Even so, the data will do little to soothe investor concerns over the state of the Japanese economy, which some expect to further stagnate as exports, the nation's key engine of growth, begin to lose steam.

Production is likely to remain sluggish as smaller government-subsidy programs offer less support to domestic demand and slowing global growth means fewer orders from overseas, analysts said. That would likely drag on Japan's already stagnant labor market, which in turn could further depress sentiment and bite into domestic consumption.

Separate data released Tuesday showed Japan's jobless rate rose to 5.1% in October, while household spending slipped 0.4% during the month. Daiwa Institute of Research economist Hiroshi Watanabe said the unemployment rate may rise toward 5.5%, just 0.1 of a percentage point behind the worst level on record.

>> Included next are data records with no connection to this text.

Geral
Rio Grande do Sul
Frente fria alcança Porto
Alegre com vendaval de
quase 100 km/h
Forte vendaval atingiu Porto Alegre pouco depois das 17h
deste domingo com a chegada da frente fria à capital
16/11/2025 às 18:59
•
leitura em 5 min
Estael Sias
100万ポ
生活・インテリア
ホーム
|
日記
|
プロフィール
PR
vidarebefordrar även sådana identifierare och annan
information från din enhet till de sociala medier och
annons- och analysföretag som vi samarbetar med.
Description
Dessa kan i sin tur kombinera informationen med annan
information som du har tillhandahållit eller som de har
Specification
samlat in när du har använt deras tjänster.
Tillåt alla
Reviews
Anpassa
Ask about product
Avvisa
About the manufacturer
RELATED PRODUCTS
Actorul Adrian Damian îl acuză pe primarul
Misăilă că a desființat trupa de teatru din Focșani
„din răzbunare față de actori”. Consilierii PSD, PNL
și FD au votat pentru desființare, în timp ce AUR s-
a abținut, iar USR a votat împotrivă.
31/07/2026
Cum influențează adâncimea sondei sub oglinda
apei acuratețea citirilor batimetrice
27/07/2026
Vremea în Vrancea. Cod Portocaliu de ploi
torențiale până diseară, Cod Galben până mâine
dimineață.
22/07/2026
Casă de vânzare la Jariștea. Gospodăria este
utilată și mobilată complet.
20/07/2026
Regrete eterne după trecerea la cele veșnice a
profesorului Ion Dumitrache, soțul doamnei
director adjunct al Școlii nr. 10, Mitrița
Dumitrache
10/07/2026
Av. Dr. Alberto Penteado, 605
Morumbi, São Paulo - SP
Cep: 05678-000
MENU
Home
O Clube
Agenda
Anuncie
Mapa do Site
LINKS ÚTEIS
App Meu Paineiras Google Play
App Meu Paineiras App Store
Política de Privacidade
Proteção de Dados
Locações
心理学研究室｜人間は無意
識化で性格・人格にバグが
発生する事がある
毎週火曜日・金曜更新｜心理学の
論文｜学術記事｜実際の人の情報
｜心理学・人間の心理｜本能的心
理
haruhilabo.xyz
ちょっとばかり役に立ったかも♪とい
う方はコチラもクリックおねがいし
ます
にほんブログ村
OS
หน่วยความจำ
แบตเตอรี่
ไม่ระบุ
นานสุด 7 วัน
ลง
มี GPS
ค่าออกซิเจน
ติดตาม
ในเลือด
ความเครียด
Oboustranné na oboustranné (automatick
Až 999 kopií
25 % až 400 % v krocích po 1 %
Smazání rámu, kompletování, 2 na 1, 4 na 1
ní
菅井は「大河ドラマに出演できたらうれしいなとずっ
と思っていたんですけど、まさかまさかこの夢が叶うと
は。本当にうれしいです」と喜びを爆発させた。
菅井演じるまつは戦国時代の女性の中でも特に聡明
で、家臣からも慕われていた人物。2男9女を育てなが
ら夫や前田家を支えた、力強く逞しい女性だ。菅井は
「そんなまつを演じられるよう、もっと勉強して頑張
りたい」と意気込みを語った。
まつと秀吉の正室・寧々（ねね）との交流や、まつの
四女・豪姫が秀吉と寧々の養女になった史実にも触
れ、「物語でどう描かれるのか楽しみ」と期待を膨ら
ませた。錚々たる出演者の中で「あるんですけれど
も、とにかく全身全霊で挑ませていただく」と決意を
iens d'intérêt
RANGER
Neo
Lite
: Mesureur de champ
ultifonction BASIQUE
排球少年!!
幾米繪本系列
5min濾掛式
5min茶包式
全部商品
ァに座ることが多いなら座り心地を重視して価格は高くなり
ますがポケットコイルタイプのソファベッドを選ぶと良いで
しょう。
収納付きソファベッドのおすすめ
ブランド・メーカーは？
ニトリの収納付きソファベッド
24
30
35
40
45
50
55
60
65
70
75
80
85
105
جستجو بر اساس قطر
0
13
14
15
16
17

Other data released Tuesday added to the grim view. Japan's housing starts rose 6.4% on year in October, weaker than the 10% gain economists expected. Construction orders slipped 5.6%, the government said.

Analysts also saw cause for concern in the inventory-shipments ratio for October, which rose 7.6% in the month after climbing 1.3% in September. Companies raising inventories at a faster pace means further declines in output are likely, analysts said.

"This is certainly a bad sign," said Daiwa's Mr. Watanabe.

Analysts added that a cautious approach also must be taken toward firms' relatively bullish output forecasts for the next couple of months. The data showed manufacturers, on average, think production will increase 1.4% in November and 1.5% in December.

Firms may be factoring in an anticipated surge in demand for flat-screen televisions until the end of November, analysts said. The government is providing purchasing subsidies for new TVs ahead of the switch to digital broadcasting next year, but those subsidies will be halved from December due to a lack of funds.

"You must not be so optimistic on this, and we should remain cautious about production going forward," said Hirokata Kusaba, a senior economist at Mizuho Research Institute.

During October, production of automobiles fell 10% from a month earlier, while general machinery—which includes flat-screen TV panels—rose 3.8%, the METI data showed.

The data also showed shipments fell 2.7% while inventories slipped 1.5%.